Dalam video tersebut, Munarman menuding media tidak proaktif soal adanya Pecalang yang melarang umat muslim di Bali menjalankan salat.
"Ya benar ada satu tersangka lagi yang sudah kita tetapkan. Terkait kasus ini, tersangka baru adalah yang menyebarkan rekaman video tersebut ke youtube," ujar Direskrim Polda Bali Kombes Kenedy di Mapolda Bali, Denpasar, Selasa 14 Februari 2017.
Dia menuturkan, dalam kasus ini Hazan berperan dan bertugas sebagai orang kepercayaan FPI untuk membuat Web FPI serta mengakses kegiatan FPI ke media sosial. Penyidik masih menelusuri ada tidaknya perintah dari FPI terhadap Hazan agar mengunggah video Munarman.
"Soal kebenaran apakah ada izin dari pihak petinggi FPI untuk menyebarluaskan di medsos, itu akan kita periksa nanti terhadap HA. Kebenarannya kita lihat nanti,"ungkapnya.

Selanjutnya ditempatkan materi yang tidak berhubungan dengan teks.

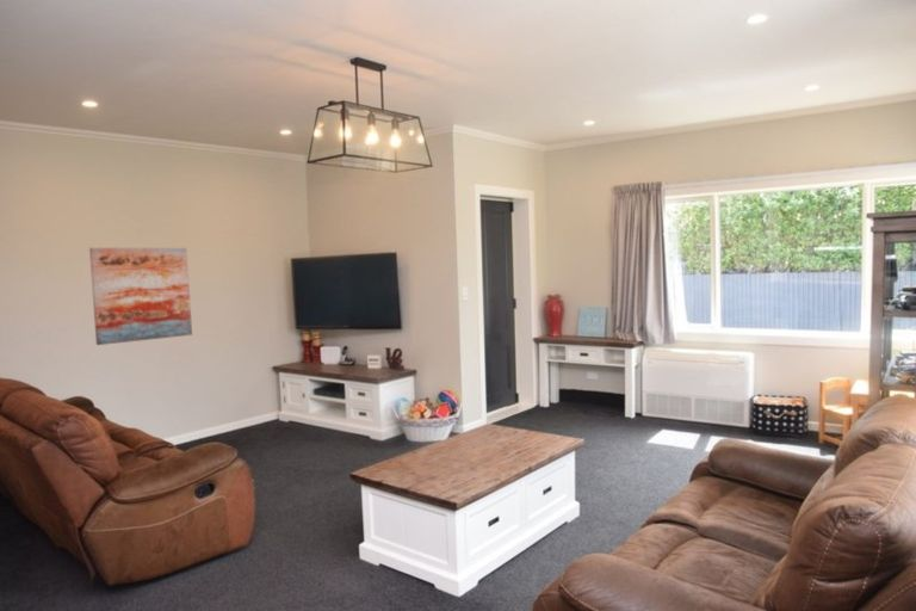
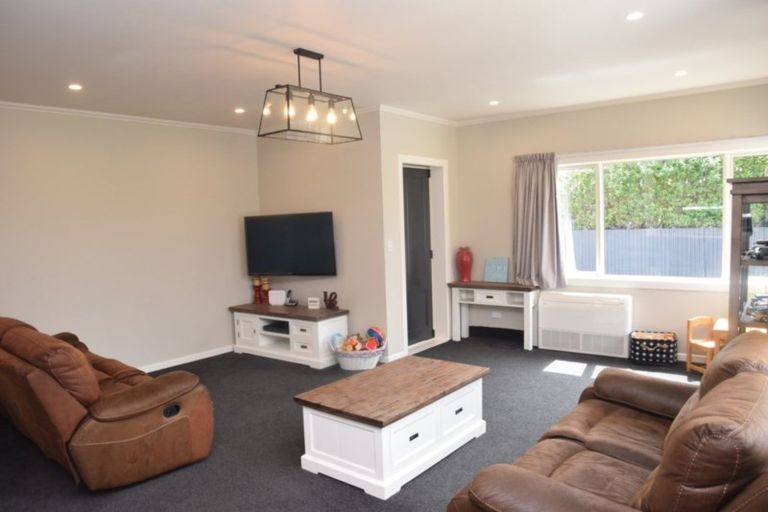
- wall art [88,247,193,346]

Hazan sudah ditetapkan sebagai tersangka sejak Minggu 11 Februari 2017. "Tersangka baru kita tetapkan hari Minggu kemarin dan sudah kita panggil. Juga ketua FPI kita lakukan pemanggilan kedua. Minggu depan kita jadwalkan pemeriksaan terhadap keduanya," jelasnya.